Francesco Molinari: Why He's Crucial to European Ryder Cup Fortunes

Brandon AlisogluCorrespondent ISeptember 28, 2012

MEDINAH, IL - SEPTEMBER 28:  Lee Westwood and Francesco Molinari of Europe on the first hole during the Morning Foursome Matches for The 39th Ryder Cup at Medinah Country Club on September 28, 2012 in Medinah, Illinois.  (Photo by Andrew Redington/Getty Images)
Andrew Redington/Getty Images

The Europeans have been victorious in six out of the last eight Ryder Cup tournaments and are looking to build a streak after winning in 2010. Italian golfer Francesco Molinari must put forth a solid effort in order for the Euros to bring  home the continental trophy.

Molinari has been to the mountain before and walked away a winner at Celtic Manor two years ago. Here are the reasons that he can keep the trophy from residing on the States' side of the pond. 

Molinari Has a Chance to Grab a Leadership Role

The European side does not feature much in the way of experience.
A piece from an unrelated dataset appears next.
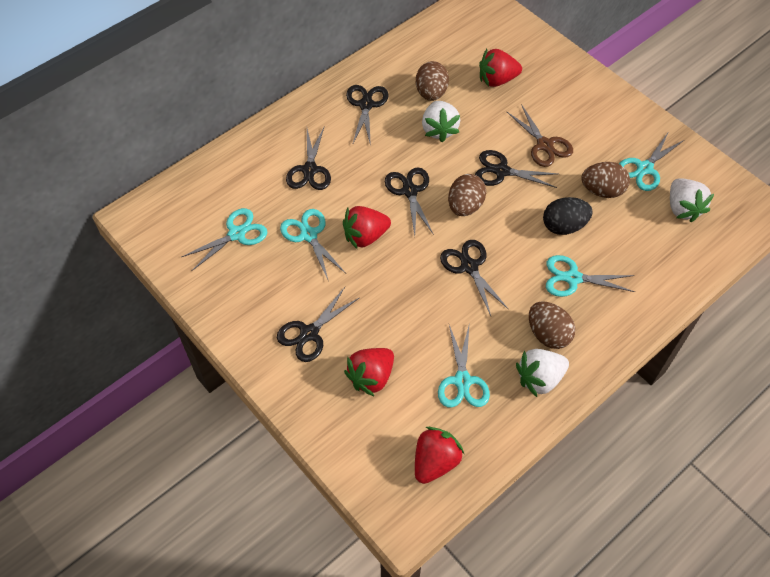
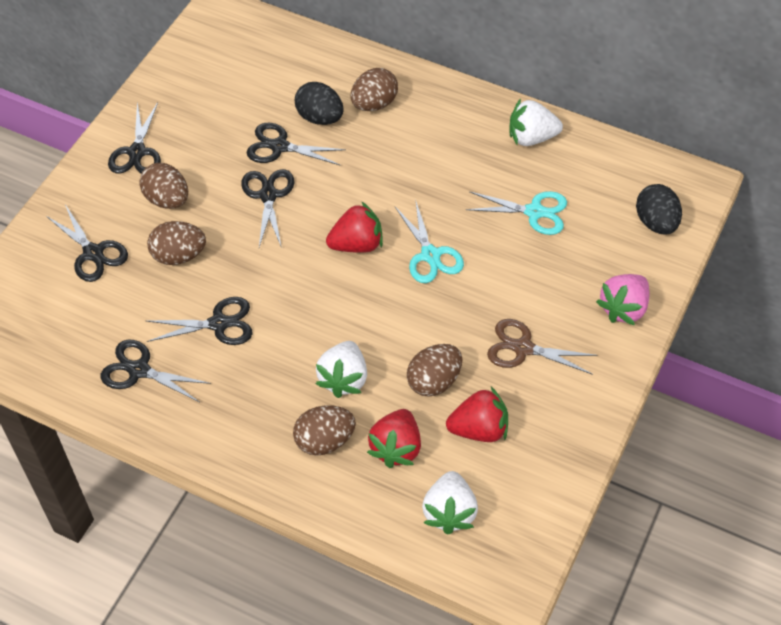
black egg: 1 -> 2
brown egg: 4 -> 5
pink strawberry: 0 -> 1
red strawberry: 4 -> 3
turquoise scissors: 5 -> 2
The Euros brought one rookie and six golfers who have participated in only one Ryder Cup.

That leaves quite a void for leadership, and Molinari has a great chance to be calming influence on the rest of the squad. He understands the pressure and the effect the crowd can have on the home team, so his steady play will be a welcome advantage for the Euros.

He Must Keep the Heat on the American Rookies

The Europeans might not have brought a ton of experience, but they have more than the Americans. In a semi-bold move, the United States have thrown out four rookies in their bid to regain some edge in this rivalry.

His first matchup includes the pairing of Zach Johnson and Jason Dufner. Johnson will be counted on to keep Dufner steady throughout his first match. So far, Dufner hasn't been intimidated. 

That's not surprising considering Dufner's Official World Golf Ranking of ninth overall. However, if Molinari can provide a little pressure and make the crowd anxious, it will create a pressure situation unlike any other Dufner has dealt with in his career. 

Letting yourself down is one thing. Letting down your teammates is an entirely different monster.

You Are Only As Strong As Your Weakest Link

It might not be fair (or completely accurate) to call Molinari the weakest link on the European side, but let's remember that this is a team that includes four of the five highest ranked golfers in the world.

Yet, if golfers never faltered from grace, Tiger Woods wouldn't be chasing Jack Nicklaus anymore. Obviously, this isn't the case. So Molinari will need to be able to carry his pairing if Lee Westwood should run into any trouble.

Will the Europeans win? That's debatable. But if they pull it off, Molinari will be one of the reasons why.